Media partners of Yahoo! do get some degree of exclusivity, in that other premium providers won't include the same type of content. The Guardian's premium entertainment listings won't compete against that of the San Francisco Chronicle, for instance (except that the Chronicle's Web service will have a standard link within Yahoo! SF Bay). The Guardian provides a feed of entertainment listings for pages on the Yahoo! servers, with Guardian logos on each page and links to the Guardian site.

Siminoff says Yahoo! requires no exclusivity on its deals with local media, though each deal is different. However, for practical reasons it may get it. Abeles says he's unlikely to want to go to the trouble and expense of feeding multiple local online partners. If this deal benefits the Guardian's own Web site enough, other companies wishing to sign up the paper as a local content provider may have trouble. Abeles says he's committed to trying out Yahoo! for a year to see how it performs for the Guardian.

While no money is changing hands, there are some promotional aspects to the deal. Yahoo! co-sponsored a booth and parade float at yesterday's huge Gay Freedom Day celebration in San Francisco, for instance.

Yahoo! local sites are coming soon in New York and Southern California (to cover Los Angeles and San Diego), and in several other U.S. cities which Siminoff declines to name. A Japanese Yahoo! local site already has launched, and Europe and Canada sites are under development. The non-U.S. sites will operate with a similar strategy of signing up premium local media providers, and will be created for entire countries as well as major cities.

Potential media partners should contact Siminoff, who says that publishers must prove that they have the best content in their area in order to be chosen to participate in the local Yahoo! sites as premium providers. They also must have robust servers capable of handling large traffic loads, she says.

Contact: Ellen Siminoff, ellen@yahoo.com
Jim Abeles, abeles@sfbayguardian.com

Alternative papers' content: What's it worth online?

Andrew Sullivan of eLine Productions in San Francisco (which is responsible for the San Francisco Bay Guardian Web site, among others) has written an outstanding essay, called "Why MSN and AOL Are Mining Alternative Content." I strongly recommend you read it. Here's an excerpt:

"The reason that Alternatives (and publishers in general) are falling for the content myth is that they are stuck in traditional models of 'table of contents,' brand recognition, and distribution, and have serious problems exploring their value beyond these categories. They view the Net as but another point of distribution for their 'product,' never realizing that most of the models that fostered success in print are out the window in the online environment, and that most of their value in going online has little to do with their content and a lot to do with their position within a local context.
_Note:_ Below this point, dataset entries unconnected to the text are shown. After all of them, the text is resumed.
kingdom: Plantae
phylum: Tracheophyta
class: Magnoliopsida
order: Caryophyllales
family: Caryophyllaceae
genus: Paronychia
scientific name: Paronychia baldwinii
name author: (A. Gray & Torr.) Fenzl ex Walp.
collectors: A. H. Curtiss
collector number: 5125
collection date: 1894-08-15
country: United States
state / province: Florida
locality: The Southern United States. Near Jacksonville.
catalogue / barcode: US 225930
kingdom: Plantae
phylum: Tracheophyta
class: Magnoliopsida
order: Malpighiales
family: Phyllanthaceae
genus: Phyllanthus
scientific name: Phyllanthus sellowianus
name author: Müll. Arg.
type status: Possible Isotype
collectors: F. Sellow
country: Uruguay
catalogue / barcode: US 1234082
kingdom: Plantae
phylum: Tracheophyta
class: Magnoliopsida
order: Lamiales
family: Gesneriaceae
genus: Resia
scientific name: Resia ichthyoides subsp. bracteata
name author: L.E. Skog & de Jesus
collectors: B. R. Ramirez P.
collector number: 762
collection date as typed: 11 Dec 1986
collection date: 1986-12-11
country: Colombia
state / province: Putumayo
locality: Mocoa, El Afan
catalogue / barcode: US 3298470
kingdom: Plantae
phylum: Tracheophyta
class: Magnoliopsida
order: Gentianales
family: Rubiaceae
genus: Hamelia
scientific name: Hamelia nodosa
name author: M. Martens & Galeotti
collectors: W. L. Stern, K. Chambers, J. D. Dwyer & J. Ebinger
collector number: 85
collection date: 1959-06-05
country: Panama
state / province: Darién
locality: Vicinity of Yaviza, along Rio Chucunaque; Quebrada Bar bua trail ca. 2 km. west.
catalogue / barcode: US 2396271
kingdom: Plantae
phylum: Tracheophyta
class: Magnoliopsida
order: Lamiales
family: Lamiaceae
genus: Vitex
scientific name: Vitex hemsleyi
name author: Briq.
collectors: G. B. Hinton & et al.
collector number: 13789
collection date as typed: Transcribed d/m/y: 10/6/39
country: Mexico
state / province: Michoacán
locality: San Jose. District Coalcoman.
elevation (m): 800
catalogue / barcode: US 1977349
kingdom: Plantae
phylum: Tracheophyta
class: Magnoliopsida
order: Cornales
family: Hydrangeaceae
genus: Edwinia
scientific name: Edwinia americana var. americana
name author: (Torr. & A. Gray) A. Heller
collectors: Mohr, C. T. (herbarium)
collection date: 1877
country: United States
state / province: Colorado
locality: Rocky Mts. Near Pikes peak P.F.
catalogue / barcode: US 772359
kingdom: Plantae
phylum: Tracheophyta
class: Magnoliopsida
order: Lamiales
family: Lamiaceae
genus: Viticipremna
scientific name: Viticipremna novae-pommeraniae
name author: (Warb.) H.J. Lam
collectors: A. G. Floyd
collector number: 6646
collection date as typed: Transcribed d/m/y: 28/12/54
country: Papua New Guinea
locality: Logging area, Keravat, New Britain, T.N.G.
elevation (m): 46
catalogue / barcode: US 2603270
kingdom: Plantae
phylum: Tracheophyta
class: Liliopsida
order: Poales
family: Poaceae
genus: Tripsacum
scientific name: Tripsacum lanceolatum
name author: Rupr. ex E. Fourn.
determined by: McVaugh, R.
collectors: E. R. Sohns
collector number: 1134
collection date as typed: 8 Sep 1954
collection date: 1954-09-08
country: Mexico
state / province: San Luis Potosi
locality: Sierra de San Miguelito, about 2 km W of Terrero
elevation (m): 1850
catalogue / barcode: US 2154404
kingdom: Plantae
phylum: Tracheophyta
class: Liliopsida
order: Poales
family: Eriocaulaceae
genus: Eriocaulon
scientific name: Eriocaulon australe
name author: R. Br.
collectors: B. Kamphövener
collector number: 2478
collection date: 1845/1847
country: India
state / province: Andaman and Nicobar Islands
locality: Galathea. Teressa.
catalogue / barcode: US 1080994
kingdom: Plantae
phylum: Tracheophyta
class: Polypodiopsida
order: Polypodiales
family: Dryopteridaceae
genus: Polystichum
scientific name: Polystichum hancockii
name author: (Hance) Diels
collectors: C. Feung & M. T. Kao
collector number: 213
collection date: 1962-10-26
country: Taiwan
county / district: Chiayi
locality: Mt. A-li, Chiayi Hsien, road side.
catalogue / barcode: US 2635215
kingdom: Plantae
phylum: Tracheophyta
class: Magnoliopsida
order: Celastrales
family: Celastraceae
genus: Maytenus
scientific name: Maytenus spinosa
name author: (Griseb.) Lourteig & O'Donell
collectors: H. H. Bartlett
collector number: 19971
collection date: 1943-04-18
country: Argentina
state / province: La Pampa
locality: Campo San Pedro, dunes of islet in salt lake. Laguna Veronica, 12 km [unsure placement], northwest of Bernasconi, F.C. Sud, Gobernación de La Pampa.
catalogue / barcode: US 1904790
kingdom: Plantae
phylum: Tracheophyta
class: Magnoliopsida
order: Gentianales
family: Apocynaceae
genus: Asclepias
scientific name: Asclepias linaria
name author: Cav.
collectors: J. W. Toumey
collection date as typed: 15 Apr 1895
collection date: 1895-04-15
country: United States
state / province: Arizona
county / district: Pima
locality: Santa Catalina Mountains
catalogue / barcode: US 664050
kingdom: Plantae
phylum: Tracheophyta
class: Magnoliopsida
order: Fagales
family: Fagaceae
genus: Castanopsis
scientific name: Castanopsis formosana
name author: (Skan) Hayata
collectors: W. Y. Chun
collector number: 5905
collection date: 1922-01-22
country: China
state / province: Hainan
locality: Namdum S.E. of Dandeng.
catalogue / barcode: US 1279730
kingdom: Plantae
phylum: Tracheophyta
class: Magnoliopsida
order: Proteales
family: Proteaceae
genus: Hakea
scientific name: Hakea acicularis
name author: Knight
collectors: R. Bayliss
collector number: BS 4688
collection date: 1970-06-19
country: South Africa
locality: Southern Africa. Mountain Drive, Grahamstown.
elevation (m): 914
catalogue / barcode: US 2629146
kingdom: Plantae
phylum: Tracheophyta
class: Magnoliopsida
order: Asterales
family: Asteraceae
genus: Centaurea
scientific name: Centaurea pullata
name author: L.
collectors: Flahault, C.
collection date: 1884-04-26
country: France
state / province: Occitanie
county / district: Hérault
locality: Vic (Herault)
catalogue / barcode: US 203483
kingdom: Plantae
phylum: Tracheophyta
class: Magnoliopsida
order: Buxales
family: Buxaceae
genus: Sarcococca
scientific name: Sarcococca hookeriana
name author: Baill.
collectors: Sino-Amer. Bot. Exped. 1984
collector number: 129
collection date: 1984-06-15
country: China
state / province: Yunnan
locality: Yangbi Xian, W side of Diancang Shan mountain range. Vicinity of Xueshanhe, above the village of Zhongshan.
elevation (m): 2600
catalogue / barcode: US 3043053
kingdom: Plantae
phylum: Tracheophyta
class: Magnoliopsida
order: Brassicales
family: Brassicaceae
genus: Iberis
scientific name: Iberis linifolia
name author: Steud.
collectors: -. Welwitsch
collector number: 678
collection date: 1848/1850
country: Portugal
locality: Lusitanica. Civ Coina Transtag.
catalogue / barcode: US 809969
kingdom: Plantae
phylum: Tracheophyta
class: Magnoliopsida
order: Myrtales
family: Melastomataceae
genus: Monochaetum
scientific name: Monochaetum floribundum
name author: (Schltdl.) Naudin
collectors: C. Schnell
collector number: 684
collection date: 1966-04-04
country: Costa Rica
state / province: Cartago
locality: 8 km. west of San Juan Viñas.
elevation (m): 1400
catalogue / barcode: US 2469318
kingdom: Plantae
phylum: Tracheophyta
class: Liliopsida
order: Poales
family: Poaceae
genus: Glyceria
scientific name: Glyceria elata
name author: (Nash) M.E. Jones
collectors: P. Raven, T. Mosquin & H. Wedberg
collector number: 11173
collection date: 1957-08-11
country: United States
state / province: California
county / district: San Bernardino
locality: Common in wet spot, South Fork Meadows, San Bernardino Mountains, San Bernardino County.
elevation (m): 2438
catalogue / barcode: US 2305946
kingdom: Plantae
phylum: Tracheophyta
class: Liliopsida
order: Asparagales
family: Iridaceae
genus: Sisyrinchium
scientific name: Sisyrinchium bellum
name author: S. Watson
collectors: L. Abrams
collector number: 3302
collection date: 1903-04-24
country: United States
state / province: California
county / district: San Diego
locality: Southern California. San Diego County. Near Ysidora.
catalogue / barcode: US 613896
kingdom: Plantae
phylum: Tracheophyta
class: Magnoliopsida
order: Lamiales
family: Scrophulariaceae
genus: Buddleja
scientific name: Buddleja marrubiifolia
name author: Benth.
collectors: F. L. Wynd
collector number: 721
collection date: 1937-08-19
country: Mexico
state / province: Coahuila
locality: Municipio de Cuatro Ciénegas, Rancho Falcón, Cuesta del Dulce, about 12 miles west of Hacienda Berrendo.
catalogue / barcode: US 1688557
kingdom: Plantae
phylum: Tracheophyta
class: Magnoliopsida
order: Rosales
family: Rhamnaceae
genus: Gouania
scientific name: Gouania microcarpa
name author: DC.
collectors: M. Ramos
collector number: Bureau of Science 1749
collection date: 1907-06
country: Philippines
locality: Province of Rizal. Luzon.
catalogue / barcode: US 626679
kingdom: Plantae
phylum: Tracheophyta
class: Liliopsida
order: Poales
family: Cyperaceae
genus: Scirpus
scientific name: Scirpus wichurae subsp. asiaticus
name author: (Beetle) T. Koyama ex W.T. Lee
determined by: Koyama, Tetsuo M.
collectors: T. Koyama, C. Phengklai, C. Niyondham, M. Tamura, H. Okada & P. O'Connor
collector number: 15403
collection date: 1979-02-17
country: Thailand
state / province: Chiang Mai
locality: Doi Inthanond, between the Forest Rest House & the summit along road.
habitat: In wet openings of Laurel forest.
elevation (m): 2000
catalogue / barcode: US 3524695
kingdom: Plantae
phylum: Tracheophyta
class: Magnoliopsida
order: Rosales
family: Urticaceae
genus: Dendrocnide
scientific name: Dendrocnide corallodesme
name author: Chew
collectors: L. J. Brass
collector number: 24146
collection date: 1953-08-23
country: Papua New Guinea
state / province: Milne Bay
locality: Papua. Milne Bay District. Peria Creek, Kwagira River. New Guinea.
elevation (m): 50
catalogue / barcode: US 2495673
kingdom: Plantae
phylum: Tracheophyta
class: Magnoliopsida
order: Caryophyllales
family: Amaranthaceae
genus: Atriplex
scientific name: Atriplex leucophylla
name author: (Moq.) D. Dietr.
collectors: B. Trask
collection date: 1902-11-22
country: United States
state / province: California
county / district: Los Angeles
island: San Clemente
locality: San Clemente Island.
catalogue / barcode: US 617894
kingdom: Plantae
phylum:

And that position is their unique ability to collect dialogue. These papers have serious contacts and are uniquely positioned to reflect the flavor of a particular area ... but none of their success online will be tied to their content."

Movin' On

Ed Vasquez has been named as public relations/investor relations manager for ClariNet of San Jose, California. ClariNet publishes e.News, which it calls "the Internet's largest electronic newspaper." The privately held company publishes personalized Internet news products on the Web and Usenet. Vasquez has been a journalist and PR consultant, most recently for BJS Electronics.

San Diego SPJ online judges

In a recent item, I listed two judges for the Society of Professional Journalists San Diego Chapter new media awards. It turns out that there were two other judges who should be acknowledged: Jim Griffin, director of technology for Geffen Records, and Mark Loundy, Southern California telecommunications chair, National Press Photographers Association.